А это – березовый (листок). Свежий, душистый, яркий (рисунок автора).
Вот – величина листика сирени сегодня. Но это – еще не самый большой (рисунок автора).
Как снова затягивает небо! Неужели и сегодня будет гроза? Что-то похоже…
Как тоскливо и скучно!..
Несколько дней назад меня захватили тревожно-беспокойные минуты: где же цель? Где же смысл жизни? Такая пустота и бессодержательность в душе, что ужас охватил. И таким ненужным показалось многое (чтобы не сказать больше), что мы делаем…
А вчера (22 мая) вечером (в постели уж, конечно) я проливала слезы о том, что ведь – в сущности-то разобрать – я действительно никуда не годна, ни на что не способна и совершенно бесполезна. Таких людей не нужно жизни. Для таких-то и стоят по лицу земли многоглавые монастыри. Но ведь я и в монастырь не пойду – не хватит силы порвать с этим не принимающим меня миром все слабые связи… Не хватит…

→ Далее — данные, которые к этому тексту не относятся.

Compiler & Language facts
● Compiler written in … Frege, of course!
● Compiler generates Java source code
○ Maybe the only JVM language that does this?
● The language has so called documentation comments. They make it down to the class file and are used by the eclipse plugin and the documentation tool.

Вот теперь, эту зиму, я уж не буду учиться…
Вчера – вот когда! – я оплакала, так сказать, свою долю бесталанную… Вот – заговорила какими фразами! Но вчера мне до жути ясно стало, что и ученье это мне ни к чему. Я не войду в эту жизнь, я не проникнусь наукой. Другие работают, занимаются, с головой погружаются в книги. А я – бегаю каждый день к Юдиным, ничего не делаю – и реву над этим. Как будто не от меня зависит – взяться за дело…
И я ведь не кончу (обучение). Буду вечно отлынивать от рефератов и задним числом горевать, что вовремя не занималась… Да – уж это так. Досадно, а признаться надо. Надо же когда-нибудь прямо посмотреть на себя…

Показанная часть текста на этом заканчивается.